### Description of the task
Set the data down once more, exactly as it is written.

============

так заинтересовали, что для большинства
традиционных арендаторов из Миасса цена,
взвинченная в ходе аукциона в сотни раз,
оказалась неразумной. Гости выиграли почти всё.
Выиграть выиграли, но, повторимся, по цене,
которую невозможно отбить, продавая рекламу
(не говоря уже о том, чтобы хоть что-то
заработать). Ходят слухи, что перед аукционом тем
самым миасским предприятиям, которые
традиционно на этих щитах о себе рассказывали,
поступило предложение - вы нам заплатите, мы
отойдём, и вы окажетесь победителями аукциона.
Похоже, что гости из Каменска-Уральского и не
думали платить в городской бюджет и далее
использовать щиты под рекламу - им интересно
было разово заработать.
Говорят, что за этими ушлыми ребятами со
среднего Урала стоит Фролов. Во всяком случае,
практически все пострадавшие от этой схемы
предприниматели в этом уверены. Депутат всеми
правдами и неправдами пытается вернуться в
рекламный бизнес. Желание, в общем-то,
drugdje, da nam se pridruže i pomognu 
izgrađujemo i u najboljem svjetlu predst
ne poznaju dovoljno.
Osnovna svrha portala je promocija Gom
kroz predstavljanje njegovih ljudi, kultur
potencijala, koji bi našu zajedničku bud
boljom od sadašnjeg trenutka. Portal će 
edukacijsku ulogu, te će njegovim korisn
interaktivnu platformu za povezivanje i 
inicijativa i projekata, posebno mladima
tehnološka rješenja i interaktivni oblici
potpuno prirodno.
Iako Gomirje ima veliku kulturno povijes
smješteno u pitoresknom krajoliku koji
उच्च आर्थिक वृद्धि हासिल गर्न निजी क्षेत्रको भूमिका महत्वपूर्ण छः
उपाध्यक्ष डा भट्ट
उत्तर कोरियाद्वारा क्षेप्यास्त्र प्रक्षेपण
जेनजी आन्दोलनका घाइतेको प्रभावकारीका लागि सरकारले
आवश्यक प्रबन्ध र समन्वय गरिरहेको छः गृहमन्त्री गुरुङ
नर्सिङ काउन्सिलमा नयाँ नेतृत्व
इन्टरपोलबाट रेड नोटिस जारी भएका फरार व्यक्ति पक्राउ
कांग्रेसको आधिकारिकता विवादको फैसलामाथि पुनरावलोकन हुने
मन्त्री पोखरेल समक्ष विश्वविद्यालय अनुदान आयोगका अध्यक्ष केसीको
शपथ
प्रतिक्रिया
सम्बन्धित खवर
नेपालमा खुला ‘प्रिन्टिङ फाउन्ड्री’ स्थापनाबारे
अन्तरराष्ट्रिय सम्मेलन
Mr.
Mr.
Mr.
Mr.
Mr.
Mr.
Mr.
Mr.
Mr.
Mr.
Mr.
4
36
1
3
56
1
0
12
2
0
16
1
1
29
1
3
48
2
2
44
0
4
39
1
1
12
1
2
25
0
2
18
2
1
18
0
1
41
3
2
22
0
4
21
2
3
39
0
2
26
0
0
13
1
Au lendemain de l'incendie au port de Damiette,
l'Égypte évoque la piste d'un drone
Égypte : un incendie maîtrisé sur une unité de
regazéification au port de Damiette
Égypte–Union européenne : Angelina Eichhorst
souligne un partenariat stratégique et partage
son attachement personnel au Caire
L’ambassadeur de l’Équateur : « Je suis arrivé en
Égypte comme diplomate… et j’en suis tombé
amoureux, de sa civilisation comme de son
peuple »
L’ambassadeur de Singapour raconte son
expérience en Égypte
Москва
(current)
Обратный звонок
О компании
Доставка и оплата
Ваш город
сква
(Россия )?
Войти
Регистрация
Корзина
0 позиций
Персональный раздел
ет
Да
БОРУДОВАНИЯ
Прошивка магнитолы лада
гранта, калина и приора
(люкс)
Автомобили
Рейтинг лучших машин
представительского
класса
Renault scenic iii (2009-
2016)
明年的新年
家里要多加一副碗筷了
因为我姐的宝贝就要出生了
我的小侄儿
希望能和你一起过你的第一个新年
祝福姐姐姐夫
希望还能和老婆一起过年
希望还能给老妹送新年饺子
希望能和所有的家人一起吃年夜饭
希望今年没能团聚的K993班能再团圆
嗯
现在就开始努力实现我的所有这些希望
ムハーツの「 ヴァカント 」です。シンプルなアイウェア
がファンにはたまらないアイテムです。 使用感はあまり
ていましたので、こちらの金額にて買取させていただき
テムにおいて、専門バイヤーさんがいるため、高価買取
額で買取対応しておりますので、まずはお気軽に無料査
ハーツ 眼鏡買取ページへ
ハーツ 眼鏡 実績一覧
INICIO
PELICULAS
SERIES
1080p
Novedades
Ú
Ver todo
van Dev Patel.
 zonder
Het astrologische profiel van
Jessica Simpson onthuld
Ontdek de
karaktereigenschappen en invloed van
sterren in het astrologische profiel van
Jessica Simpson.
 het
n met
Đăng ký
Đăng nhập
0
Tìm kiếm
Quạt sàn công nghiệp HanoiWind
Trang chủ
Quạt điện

============

### Solution to this task
так заинтересовали, что для большинства
традиционных арендаторов из Миасса цена,
взвинченная в ходе аукциона в сотни раз,
оказалась неразумной. Гости выиграли почти всё.
Выиграть выиграли, но, повторимся, по цене,
которую невозможно отбить, продавая рекламу
(не говоря уже о том, чтобы хоть что-то
заработать). Ходят слухи, что перед аукционом тем
самым миасским предприятиям, которые
традиционно на этих щитах о себе рассказывали,
поступило предложение - вы нам заплатите, мы
отойдём, и вы окажетесь победителями аукциона.
Похоже, что гости из Каменска-Уральского и не
думали платить в городской бюджет и далее
использовать щиты под рекламу - им интересно
было разово заработать.
Говорят, что за этими ушлыми ребятами со
среднего Урала стоит Фролов. Во всяком случае,
практически все пострадавшие от этой схемы
предприниматели в этом уверены. Депутат всеми
правдами и неправдами пытается вернуться в
рекламный бизнес. Желание, в общем-то,
drugdje, da nam se pridruže i pomognu 
izgrađujemo i u najboljem svjetlu predst
ne poznaju dovoljno.
Osnovna svrha portala je promocija Gom
kroz predstavljanje njegovih ljudi, kultur
potencijala, koji bi našu zajedničku bud
boljom od sadašnjeg trenutka. Portal će 
edukacijsku ulogu, te će njegovim korisn
interaktivnu platformu za povezivanje i 
inicijativa i projekata, posebno mladima
tehnološka rješenja i interaktivni oblici
potpuno prirodno.
Iako Gomirje ima veliku kulturno povijes
smješteno u pitoresknom krajoliku koji
उच्च आर्थिक वृद्धि हासिल गर्न निजी क्षेत्रको भूमिका महत्वपूर्ण छः
उपाध्यक्ष डा भट्ट
उत्तर कोरियाद्वारा क्षेप्यास्त्र प्रक्षेपण
जेनजी आन्दोलनका घाइतेको प्रभावकारीका लागि सरकारले
आवश्यक प्रबन्ध र समन्वय गरिरहेको छः गृहमन्त्री गुरुङ
नर्सिङ काउन्सिलमा नयाँ नेतृत्व
इन्टरपोलबाट रेड नोटिस जारी भएका फरार व्यक्ति पक्राउ
कांग्रेसको आधिकारिकता विवादको फैसलामाथि पुनरावलोकन हुने
मन्त्री पोखरेल समक्ष विश्वविद्यालय अनुदान आयोगका अध्यक्ष केसीको
शपथ
प्रतिक्रिया
सम्बन्धित खवर
नेपालमा खुला ‘प्रिन्टिङ फाउन्ड्री’ स्थापनाबारे
अन्तरराष्ट्रिय सम्मेलन
Mr.
Mr.
Mr.
Mr.
Mr.
Mr.
Mr.
Mr.
Mr.
Mr.
Mr.
4
36
1
3
56
1
0
12
2
0
16
1
1
29
1
3
48
2
2
44
0
4
39
1
1
12
1
2
25
0
2
18
2
1
18
0
1
41
3
2
22
0
4
21
2
3
39
0
2
26
0
0
13
1
Au lendemain de l'incendie au port de Damiette,
l'Égypte évoque la piste d'un drone
Égypte : un incendie maîtrisé sur une unité de
regazéification au port de Damiette
Égypte–Union européenne : Angelina Eichhorst
souligne un partenariat stratégique et partage
son attachement personnel au Caire
L’ambassadeur de l’Équateur : « Je suis arrivé en
Égypte comme diplomate… et j’en suis tombé
amoureux, de sa civilisation comme de son
peuple »
L’ambassadeur de Singapour raconte son
expérience en Égypte
Москва
(current)
Обратный звонок
О компании
Доставка и оплата
Ваш город
сква
(Россия )?
Войти
Регистрация
Корзина
0 позиций
Персональный раздел
ет
Да
БОРУДОВАНИЯ
Прошивка магнитолы лада
гранта, калина и приора
(люкс)
Автомобили
Рейтинг лучших машин
представительского
класса
Renault scenic iii (2009-
2016)
明年的新年
家里要多加一副碗筷了
因为我姐的宝贝就要出生了
我的小侄儿
希望能和你一起过你的第一个新年
祝福姐姐姐夫
希望还能和老婆一起过年
希望还能给老妹送新年饺子
希望能和所有的家人一起吃年夜饭
希望今年没能团聚的K993班能再团圆
嗯
现在就开始努力实现我的所有这些希望
ムハーツの「 ヴァカント 」です。シンプルなアイウェア
がファンにはたまらないアイテムです。 使用感はあまり
ていましたので、こちらの金額にて買取させていただき
テムにおいて、専門バイヤーさんがいるため、高価買取
額で買取対応しておりますので、まずはお気軽に無料査
ハーツ 眼鏡買取ページへ
ハーツ 眼鏡 実績一覧
INICIO
PELICULAS
SERIES
1080p
Novedades
Ú
Ver todo
van Dev Patel.
 zonder
Het astrologische profiel van
Jessica Simpson onthuld
Ontdek de
karaktereigenschappen en invloed van
sterren in het astrologische profiel van
Jessica Simpson.
 het
n met
Đăng ký
Đăng nhập
0
Tìm kiếm
Quạt sàn công nghiệp HanoiWind
Trang chủ
Quạt điện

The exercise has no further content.